Sometimes we are invited to participate in processes and made to feel grateful for the fact that we have been given a place at the table, and made to feel that unless we are ‘on board’ and not ‘difficult’ we will not be invited back. This is exemplary tokenism as the messages that we have to convey are hard, difficult and sometimes unpalatable. I, and some others in this room have been invited to meetings where we have been told that we are ‘trouble makers’, simply on the basis that we have asked difficult questions and stood up for the principles that guide us.

This brings me to some of the limitations of identity politics, we are not just here because we happen to use particular drugs in a particular way, but because we have a core politics and set of principles to which we adhere and that are non-negotiable. As such, the involvement of one acceptable token drug user in a process is not meaningful participation; we have to be given the time and resources to consult our community, reflect its diversity, refine our messages, and decide for ourselves who is appropriate to represent us. We are more than aware of the fact that our community is diverse and we need to be able to bring that diversity to the table, albeit a diversity that is rooted in a common ground. The ground from which we are coming is that of being a structurally marginalised, often despised community whose members are subject to systemic violence and human rights abuses on a simply staggering scale as will be more than attested to by speakers from the region in which we now stand.

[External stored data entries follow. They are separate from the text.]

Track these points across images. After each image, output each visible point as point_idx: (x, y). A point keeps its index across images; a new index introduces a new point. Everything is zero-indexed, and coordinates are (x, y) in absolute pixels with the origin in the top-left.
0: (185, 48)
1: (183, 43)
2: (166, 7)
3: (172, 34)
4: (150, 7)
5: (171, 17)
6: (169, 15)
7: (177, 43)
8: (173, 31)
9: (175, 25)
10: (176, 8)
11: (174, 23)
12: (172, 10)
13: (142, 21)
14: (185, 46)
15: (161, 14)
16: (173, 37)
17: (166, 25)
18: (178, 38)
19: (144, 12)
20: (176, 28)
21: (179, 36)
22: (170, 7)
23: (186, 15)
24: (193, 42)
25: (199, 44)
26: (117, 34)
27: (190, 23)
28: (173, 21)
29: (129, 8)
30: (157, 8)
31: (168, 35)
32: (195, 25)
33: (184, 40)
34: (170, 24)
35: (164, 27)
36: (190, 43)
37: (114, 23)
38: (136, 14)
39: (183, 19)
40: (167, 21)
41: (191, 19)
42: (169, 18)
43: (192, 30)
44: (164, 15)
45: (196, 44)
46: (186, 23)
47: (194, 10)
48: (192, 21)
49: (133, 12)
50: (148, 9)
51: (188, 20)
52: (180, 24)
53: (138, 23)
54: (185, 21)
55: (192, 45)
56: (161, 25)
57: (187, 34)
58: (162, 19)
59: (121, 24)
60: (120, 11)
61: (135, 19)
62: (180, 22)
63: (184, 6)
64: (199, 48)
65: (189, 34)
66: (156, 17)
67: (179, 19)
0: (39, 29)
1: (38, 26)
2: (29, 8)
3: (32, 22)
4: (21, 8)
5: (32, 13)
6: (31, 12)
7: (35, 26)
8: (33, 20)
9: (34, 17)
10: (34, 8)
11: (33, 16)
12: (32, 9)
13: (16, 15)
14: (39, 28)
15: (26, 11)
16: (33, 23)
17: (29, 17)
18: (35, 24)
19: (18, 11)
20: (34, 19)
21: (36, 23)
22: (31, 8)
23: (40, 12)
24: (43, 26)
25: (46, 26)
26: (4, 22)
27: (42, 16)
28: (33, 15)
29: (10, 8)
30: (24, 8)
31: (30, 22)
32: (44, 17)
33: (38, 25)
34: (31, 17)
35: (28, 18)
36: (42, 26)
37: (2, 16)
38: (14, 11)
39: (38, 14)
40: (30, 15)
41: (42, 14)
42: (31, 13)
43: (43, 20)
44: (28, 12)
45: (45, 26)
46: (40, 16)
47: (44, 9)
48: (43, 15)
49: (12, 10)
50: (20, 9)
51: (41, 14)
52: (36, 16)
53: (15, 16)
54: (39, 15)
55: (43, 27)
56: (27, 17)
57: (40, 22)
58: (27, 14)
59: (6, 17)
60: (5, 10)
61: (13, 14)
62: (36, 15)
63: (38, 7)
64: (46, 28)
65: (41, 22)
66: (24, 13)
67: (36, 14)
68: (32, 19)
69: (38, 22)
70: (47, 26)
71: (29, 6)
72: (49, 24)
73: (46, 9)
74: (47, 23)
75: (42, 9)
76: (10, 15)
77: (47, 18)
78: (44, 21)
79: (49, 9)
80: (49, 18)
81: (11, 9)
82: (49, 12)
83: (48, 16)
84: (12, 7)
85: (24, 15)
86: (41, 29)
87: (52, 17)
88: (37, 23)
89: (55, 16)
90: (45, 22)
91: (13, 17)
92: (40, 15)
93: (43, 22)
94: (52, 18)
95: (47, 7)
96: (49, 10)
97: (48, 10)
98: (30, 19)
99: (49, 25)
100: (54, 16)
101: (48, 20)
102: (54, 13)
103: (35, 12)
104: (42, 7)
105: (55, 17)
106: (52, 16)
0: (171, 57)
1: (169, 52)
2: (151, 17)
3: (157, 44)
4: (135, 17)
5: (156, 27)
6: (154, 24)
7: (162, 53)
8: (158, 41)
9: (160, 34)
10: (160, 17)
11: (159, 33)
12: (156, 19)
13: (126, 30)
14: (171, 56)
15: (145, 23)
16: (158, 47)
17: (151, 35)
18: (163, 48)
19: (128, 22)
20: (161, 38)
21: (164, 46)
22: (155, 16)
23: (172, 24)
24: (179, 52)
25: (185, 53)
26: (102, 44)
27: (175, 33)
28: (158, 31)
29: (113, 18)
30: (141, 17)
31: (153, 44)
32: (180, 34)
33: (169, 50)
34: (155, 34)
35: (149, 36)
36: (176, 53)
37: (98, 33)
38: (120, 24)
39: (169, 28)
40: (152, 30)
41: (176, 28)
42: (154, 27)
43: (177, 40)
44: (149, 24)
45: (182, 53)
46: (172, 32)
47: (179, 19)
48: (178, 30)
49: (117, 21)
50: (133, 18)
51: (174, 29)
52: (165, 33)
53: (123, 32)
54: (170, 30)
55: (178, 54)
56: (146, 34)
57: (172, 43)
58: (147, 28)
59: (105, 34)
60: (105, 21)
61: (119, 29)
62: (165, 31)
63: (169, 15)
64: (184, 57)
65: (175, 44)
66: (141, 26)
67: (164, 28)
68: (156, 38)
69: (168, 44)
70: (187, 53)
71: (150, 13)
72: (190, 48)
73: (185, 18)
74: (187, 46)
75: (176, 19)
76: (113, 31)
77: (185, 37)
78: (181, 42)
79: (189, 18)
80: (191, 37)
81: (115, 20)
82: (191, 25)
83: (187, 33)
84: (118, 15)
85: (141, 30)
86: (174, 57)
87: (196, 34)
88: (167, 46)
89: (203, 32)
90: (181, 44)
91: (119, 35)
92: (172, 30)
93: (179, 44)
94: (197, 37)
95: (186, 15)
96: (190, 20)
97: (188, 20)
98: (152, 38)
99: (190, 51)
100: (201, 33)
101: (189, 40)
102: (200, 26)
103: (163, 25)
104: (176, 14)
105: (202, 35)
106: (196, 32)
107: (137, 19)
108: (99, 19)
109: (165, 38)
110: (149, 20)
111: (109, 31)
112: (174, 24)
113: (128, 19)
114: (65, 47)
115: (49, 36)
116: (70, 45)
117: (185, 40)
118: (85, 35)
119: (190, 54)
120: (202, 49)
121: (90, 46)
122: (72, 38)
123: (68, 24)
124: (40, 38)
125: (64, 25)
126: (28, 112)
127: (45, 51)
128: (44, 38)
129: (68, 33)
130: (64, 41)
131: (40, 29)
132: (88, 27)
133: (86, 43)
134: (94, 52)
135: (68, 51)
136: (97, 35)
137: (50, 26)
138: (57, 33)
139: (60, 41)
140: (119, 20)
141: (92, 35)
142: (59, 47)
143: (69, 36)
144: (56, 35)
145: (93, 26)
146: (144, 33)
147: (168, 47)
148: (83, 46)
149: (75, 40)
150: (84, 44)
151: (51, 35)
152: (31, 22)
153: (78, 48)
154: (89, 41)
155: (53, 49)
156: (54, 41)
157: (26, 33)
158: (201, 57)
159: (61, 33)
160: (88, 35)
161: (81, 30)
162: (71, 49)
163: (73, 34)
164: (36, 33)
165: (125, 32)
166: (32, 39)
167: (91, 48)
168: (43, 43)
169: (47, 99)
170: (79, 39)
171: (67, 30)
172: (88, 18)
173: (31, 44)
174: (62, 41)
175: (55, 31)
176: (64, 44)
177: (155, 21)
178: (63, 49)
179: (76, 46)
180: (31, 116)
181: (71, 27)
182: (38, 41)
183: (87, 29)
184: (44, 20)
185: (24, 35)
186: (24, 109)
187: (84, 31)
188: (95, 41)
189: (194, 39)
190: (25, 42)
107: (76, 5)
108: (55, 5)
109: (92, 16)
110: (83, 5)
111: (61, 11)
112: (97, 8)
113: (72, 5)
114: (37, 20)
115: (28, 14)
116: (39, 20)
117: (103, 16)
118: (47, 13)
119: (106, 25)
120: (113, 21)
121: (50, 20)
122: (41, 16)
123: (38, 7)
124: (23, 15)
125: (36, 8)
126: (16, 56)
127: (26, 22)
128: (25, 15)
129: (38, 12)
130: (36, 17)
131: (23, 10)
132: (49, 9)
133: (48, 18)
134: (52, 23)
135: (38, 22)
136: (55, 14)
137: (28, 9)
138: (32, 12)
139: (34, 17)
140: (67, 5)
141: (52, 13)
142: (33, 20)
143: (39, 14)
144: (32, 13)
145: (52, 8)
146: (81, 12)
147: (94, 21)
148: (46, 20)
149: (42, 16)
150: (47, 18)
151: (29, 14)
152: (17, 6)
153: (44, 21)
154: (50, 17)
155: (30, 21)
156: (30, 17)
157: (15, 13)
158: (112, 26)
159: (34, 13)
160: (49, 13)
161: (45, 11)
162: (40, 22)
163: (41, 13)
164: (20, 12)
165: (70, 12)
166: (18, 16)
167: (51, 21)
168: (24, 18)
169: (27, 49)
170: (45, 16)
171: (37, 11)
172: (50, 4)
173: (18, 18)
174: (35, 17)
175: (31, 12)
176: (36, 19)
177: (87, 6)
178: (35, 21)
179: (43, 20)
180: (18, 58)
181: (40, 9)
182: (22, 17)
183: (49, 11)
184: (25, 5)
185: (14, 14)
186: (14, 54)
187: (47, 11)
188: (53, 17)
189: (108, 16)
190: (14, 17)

To conclude, if you are committed to meaningful participation you will find us to be a willing partner. We are here to be part of the solution and not perceived as being the problem. To work with us in a meaningful way will perhaps be difficult, and sometimes uncomfortable or even frustrating, but if you are committed to delivering good services, to producing credible policy statements and research and improving the health and human rights of the most stigmatised, and marginalised members of our community then you have no option but to take the hand that we are offering you in a bid to find peace in the war to which our community is subject.